### Kaynak metin
__________________________________________________

Işık, Bahçeşehir'le ilgili projelerinin olup olmadığını sorduğumuzda, henüz hazırlamadıklarını ama kültürel etkinliklerin artırılması için uygun ortamın yaratılması doğrultusunda çalışacaklarını söyledi. Bunun için de Hoşdere Köyü'nün olduğu gibi restore edilip, çevresine yapılaşma yasağı getirilerek korunması için adımlar atacaklarını belirtti.

Özel sektör saltanatı

Anavatan Partisi Bahçeşehir Belde Teşkilatı yönetiminde bulunan 14 kişiden altısı kadın. Hemen tümü ilk kez bir partiye üye olmuş. Aralarında mali müşavir, sanayici, mühendis, doktor, öğretim üyesi, bankacı, işletmeci gibi çeşitli mesleklerden insanların yer aldığı ANAP üyelerinin neredeyse tamamı yüksek okul mezunu.

__________________________________________________

### Sağlanan veriler
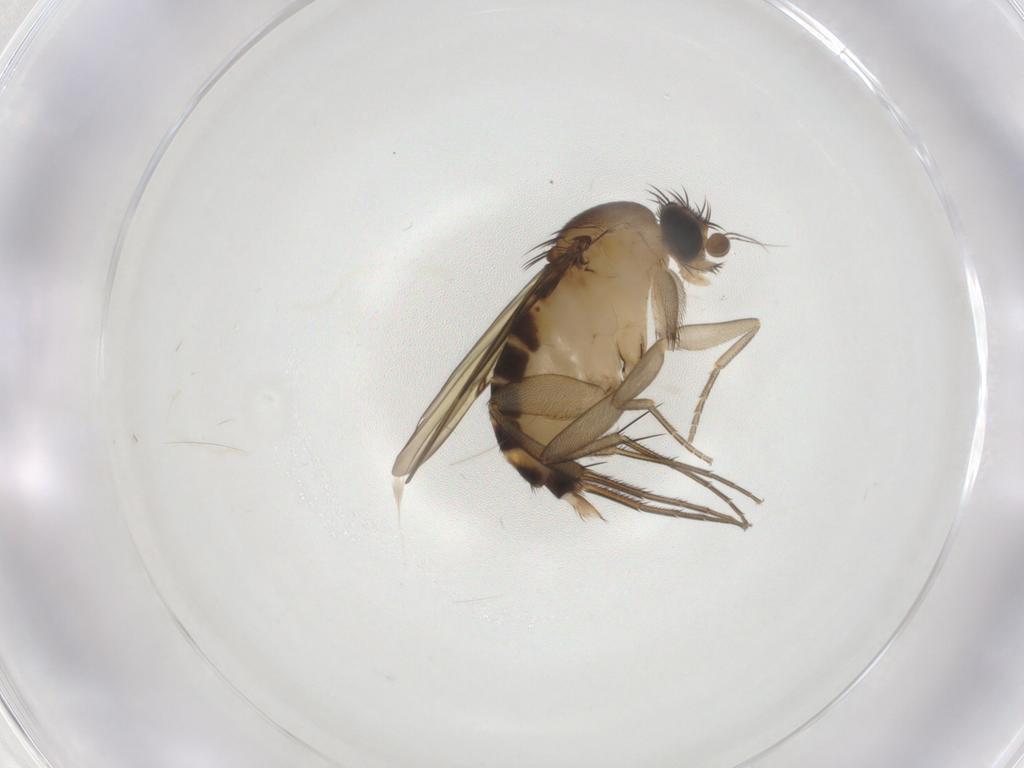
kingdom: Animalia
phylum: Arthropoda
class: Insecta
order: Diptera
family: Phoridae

__________________________________________________

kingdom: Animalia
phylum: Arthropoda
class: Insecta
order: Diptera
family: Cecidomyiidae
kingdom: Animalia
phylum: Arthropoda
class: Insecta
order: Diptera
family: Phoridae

__________________________________________________

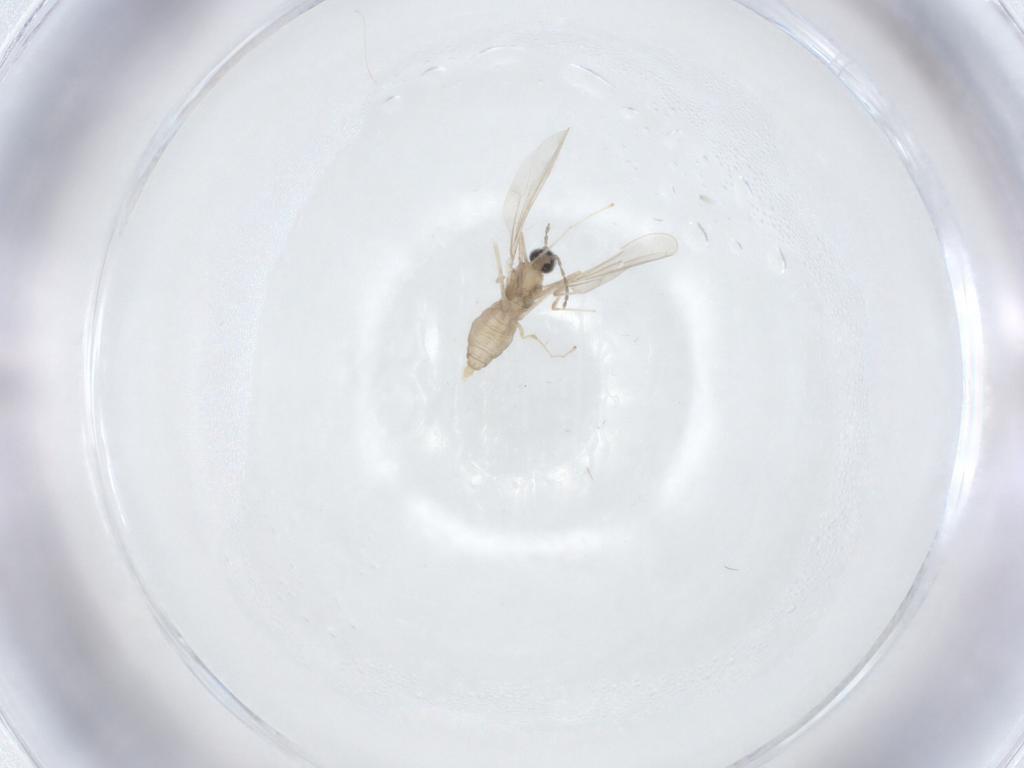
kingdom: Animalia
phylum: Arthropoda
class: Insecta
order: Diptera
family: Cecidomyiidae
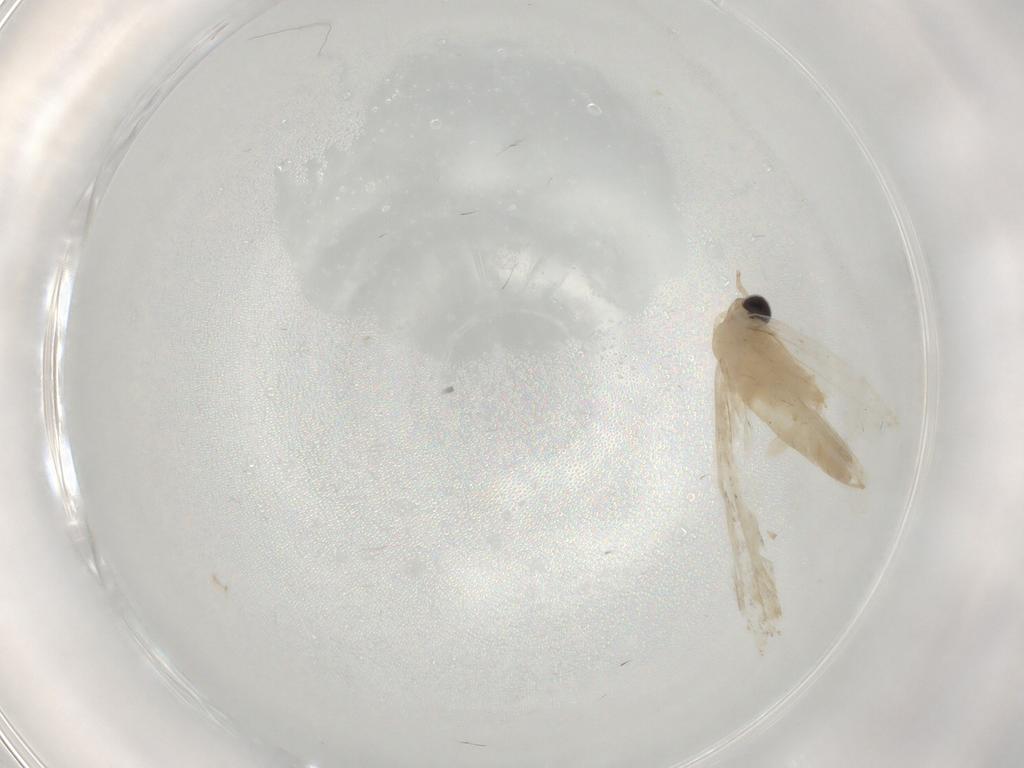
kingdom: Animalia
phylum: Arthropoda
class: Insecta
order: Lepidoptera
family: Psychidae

__________________________________________________

### Yazılı yönerge
Bahçeşehir konulu metne göre ANAP Bahçeşehir Belde Teşkilatı yönetimindeki 14 kişiden kaçı kadındır?

### Alıştırma yanıtı
Altısı kadındır.